FakeWeb - Bug with Mechanize ??

Arco

unread,

Apr 7, 2009, 8:55:22 PM4/7/09

to FakeWeb

For me, the Mechanize 'get' method often fails when working with
FakeWeb.

Here is a script that I use for testing in IRB. I tested using
different URL's and found:

- http://www.google.com:80/ WORKS
- http://google.com FAILS
- http://google.com:80 FAILS

Why do some URL's fail?
Does anyone know how to make all URL's work??

require 'fakeweb'
require 'mechanize'
x = WWW::Mechanize.new
url = "http://www.google.com:80/"
cf = 'out.htm'
`curl -is #{url} > #{cf}`
FakeWeb.register_uri(:get, url, :response => cf)
FakeWeb.allow_net_connect = false
FakeWeb.registered_uri?(:get, url)
x.get url

Chris Kampmeier

unread,

Apr 8, 2009, 11:52:56 AM4/8/09

to fakewe...@googlegroups.com

On Apr 7, 2009, at 5:55 PM, Arco wrote:
> For me, the Mechanize 'get' method often fails when working with
> FakeWeb.

Hi, can you tell me what versions of fakeweb and mechanize you're
using?

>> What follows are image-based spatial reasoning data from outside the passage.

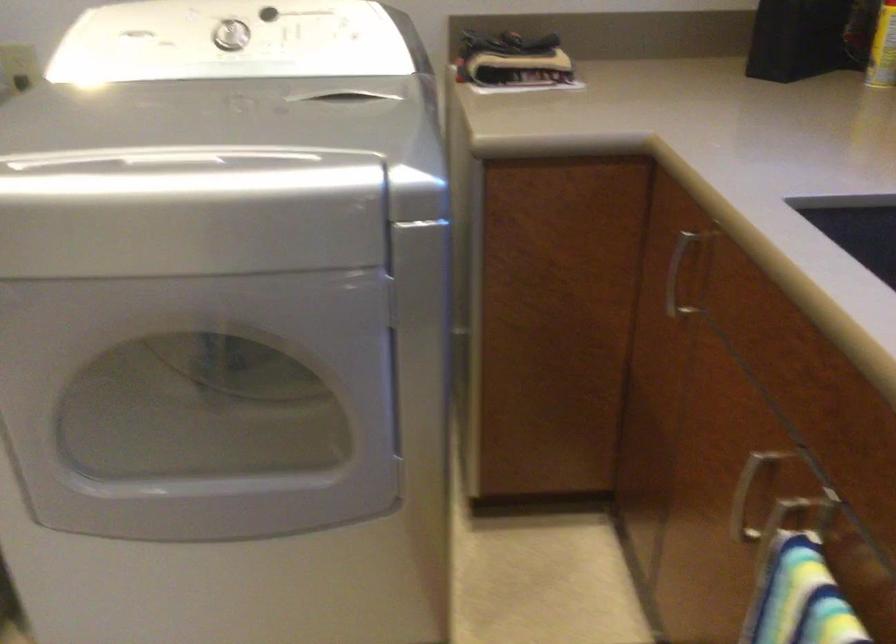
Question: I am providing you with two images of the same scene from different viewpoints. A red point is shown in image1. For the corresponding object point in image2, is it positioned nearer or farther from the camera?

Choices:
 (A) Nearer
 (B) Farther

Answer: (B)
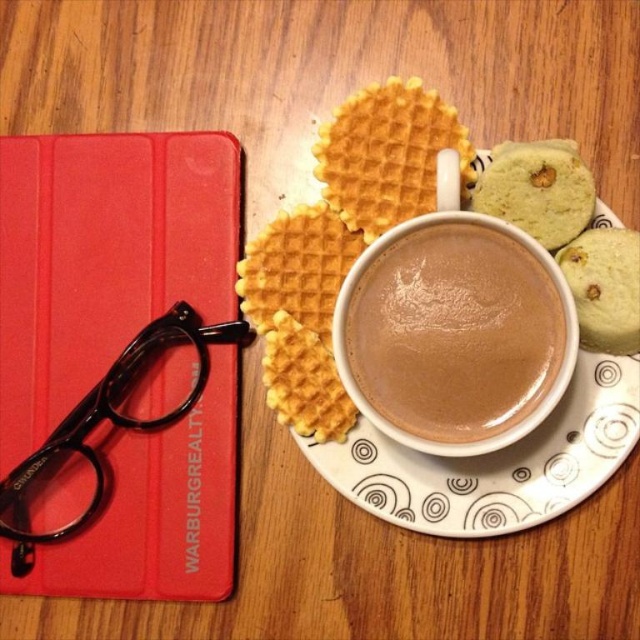
Does white ceramic saucer at upper center appear over green textured cookie at upper right?

No, white ceramic saucer at upper center is not above green textured cookie at upper right.

Based on the photo, does white ceramic saucer at upper center appear on the right side of green textured cookie at upper right?

In fact, white ceramic saucer at upper center is to the left of green textured cookie at upper right.

The width and height of the screenshot is (640, 640). I want to click on white ceramic saucer at upper center, so click(493, 461).

What do you see at coordinates (493, 461) in the screenshot?
I see `white ceramic saucer at upper center` at bounding box center [493, 461].

Is white ceramic saucer at upper center positioned at the back of golden waffle at center?

No, it is in front of golden waffle at center.

Between point (602, 472) and point (257, 300), which one is positioned in front?

Point (602, 472) is in front.

The image size is (640, 640). In order to click on white ceramic saucer at upper center in this screenshot , I will do `click(493, 461)`.

Does golden textured waffle at upper center have a lesser width compared to green crumbly cookie at right?

In fact, golden textured waffle at upper center might be wider than green crumbly cookie at right.

Which is in front, point (342, 184) or point (600, 280)?

Positioned in front is point (600, 280).

Image resolution: width=640 pixels, height=640 pixels. What are the coordinates of `golden textured waffle at upper center` in the screenshot? It's located at (387, 154).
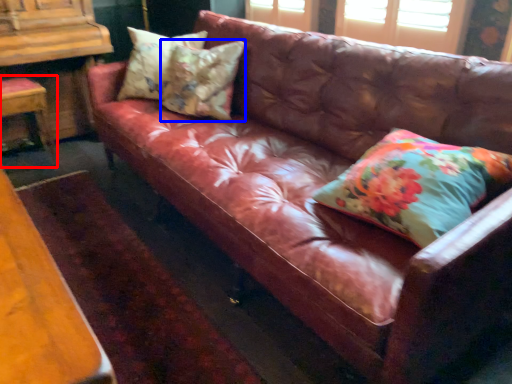
Question: Among these objects, which one is nearest to the camera, chair (highlighted by a red box) or pillow (highlighted by a blue box)?

Choices:
 (A) chair
 (B) pillow

Answer: (B)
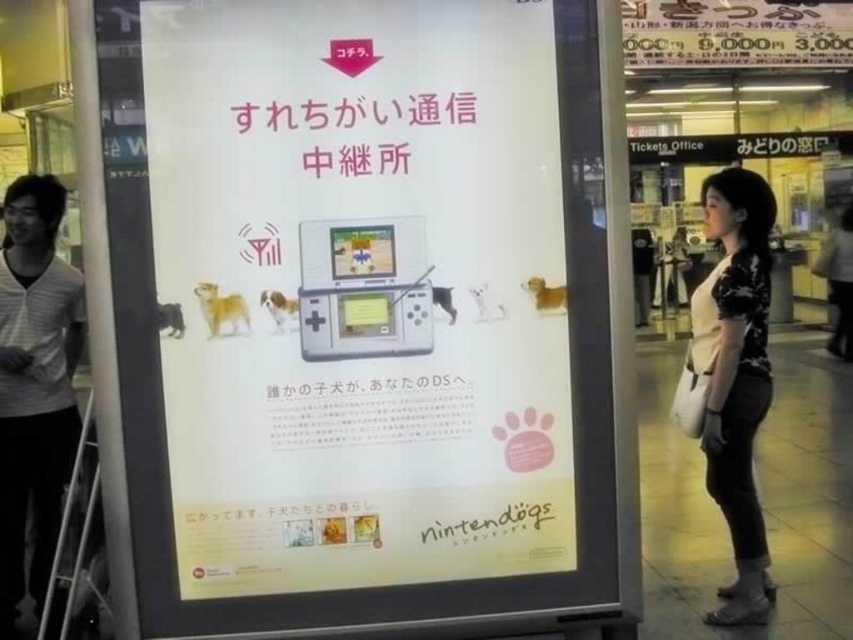
Describe the element at coordinates (33, 385) in the screenshot. Image resolution: width=853 pixels, height=640 pixels. I see `gray striped shirt at left` at that location.

Which is behind, point (77, 358) or point (759, 312)?

Point (77, 358)

You are a GUI agent. You are given a task and a screenshot of the screen. Output one action in this format:
    pyautogui.click(x=<x>, y=<y>)
    Task: Click on the gray striped shirt at left
    This screenshot has height=640, width=853.
    Given the screenshot: What is the action you would take?
    pyautogui.click(x=33, y=385)

Is white paper poster at center smaller than black floral shirt at center?

Correct, white paper poster at center occupies less space than black floral shirt at center.

Who is more forward, (160,220) or (712,284)?

Point (160,220) is more forward.

This screenshot has width=853, height=640. What are the coordinates of `white paper poster at center` in the screenshot? It's located at (358, 291).

Which is in front, point (310, 131) or point (1, 593)?

Point (310, 131) is more forward.

Which is behind, point (376, 176) or point (18, 548)?

The point (18, 548) is more distant.

Locate an element on the screen. white paper poster at center is located at coordinates (358, 291).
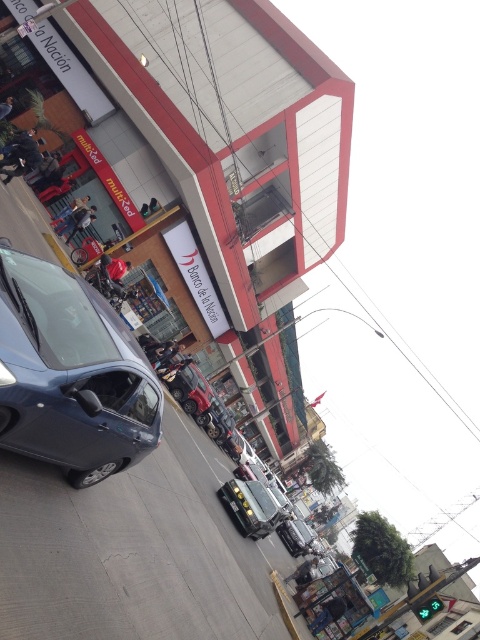
Question: Can you confirm if metallic gray car at left is positioned below metallic silver car at center?

Choices:
 (A) yes
 (B) no

Answer: (B)

Question: Which object appears farthest from the camera in this image?

Choices:
 (A) metallic gray car at left
 (B) metallic silver car at center

Answer: (B)

Question: Which object is farther from the camera taking this photo?

Choices:
 (A) metallic silver car at center
 (B) metallic gray car at left

Answer: (A)

Question: Can you confirm if metallic gray car at left is wider than metallic silver car at center?

Choices:
 (A) yes
 (B) no

Answer: (A)

Question: From the image, what is the correct spatial relationship of metallic gray car at left in relation to metallic silver car at center?

Choices:
 (A) left
 (B) right

Answer: (A)

Question: Among these objects, which one is nearest to the camera?

Choices:
 (A) metallic gray car at left
 (B) metallic silver car at center

Answer: (A)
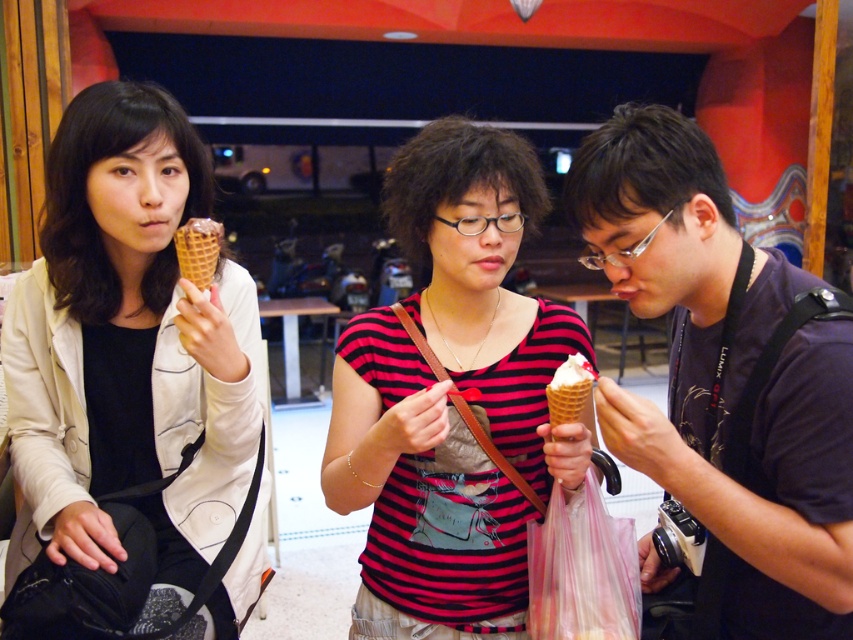
You are a photographer trying to capture a group photo of the matte black shirt at center and the white creamy ice cream at center. If you want to ensure both are fully visible in the frame, which object should you adjust the camera focus to prioritize based on their sizes?

The matte black shirt at center has a larger width than the white creamy ice cream at center. Therefore, you should prioritize focusing on the matte black shirt at center to ensure it is fully captured in the frame.

You are a delivery robot with a 50 cm wide tray. You need to place an order between the chocolate waffle cone at left and the white creamy ice cream at center. Can your tray fit between them without touching either?

The distance between the chocolate waffle cone at left and the white creamy ice cream at center is 52.76 centimeters. Since your tray is 50 cm wide, it can fit between them as the space is slightly larger than the tray.

You are a photographer standing at the entrance of the cafe. You want to take a portrait of the person wearing the matte black shirt at center and the white creamy ice cream at center. Can you fit both subjects in your camera frame if your camera has a minimum focus distance of 8 inches?

The matte black shirt at center is 7.97 inches away from the white creamy ice cream at center. Since the distance between them is less than the camera minimum focus distance of 8 inches, you can fit both subjects in your camera frame.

Oh, and your version of ruby, including patchlevel? It'd be
easier for me to try to reproduce your problem, that way.

Thanks,
Chris

Arco

unread,

Apr 10, 2009, 11:09:52 AM4/10/09

to FakeWeb

I am using fakeweb (1.2.0) and mechanize (0.9.2)

On cygwin, here are the results of my tests:
ruby 1.8.7 (2008-08-11 patchlevel 72) [i386-cygwin]
FAILS >> http://google.com
FAILS >> http://www.google.com
WORKS >> http://www.google.com:80/
FAILS >> http://www.google.com/news
FAILS >> http://google.com:80
FAILS >> http://google.com:80/

On linux, here are the results of my tests:
ruby 1.8.6 (2007-09-24 patchlevel 111) [i486-linux]
FAILS >> http://google.com
WORKS >> http://www.google.com
WORKS >> http://www.google.com:80/
FAILS >> http://www.google.com/news
FAILS >> http://google.com:80
FAILS >> http://google.com:80/

Here is the revised test script I used.
require 'rubygems'

require 'fakeweb'
require 'mechanize'
x = WWW::Mechanize.new

%w(http://google.com http://www.google.com http://www.google.com:80/
http://www.google.com/news http://google.com:80 http://google.com:80/).each
do |url|

cf = 'out.htm'
`curl -is #{url} > #{cf}`
FakeWeb.register_uri(:get, url, :response => cf)
FakeWeb.allow_net_connect = false
FakeWeb.registered_uri?(:get, url)

begin
x.get url
puts " WORKS >> #{url}"
rescue
puts " FAILS >> #{url}"
end
end

Chris Kampmeier

unread,

Apr 11, 2009, 11:44:50 PM4/11/09

to FakeWeb

OK, I did a little investigation:

FakeWeb had a bug where trailing slashes were considered significant
for requests to the root of a domain, so e.g. http://example.com/ and
http://example.com were considered different URLs. This has been
fixed: http://github.com/chrisk/fakeweb/commit/c98f1d8f8643449e035ce0204d8788adc9defbd9
That'll make it into the next gem release. Thanks for bringing it to
my attention!

After that change, your test script works for me with two exceptions,
which seem legitimate. First, Google responds with a 301 to GET
http://google.com, with the Location header set to http://www.google.com/.
Mechanize tries to follow that redirect, but you hadn't registered
that URI yet, so you get a FakeWeb::NetConnectNotAllowedError.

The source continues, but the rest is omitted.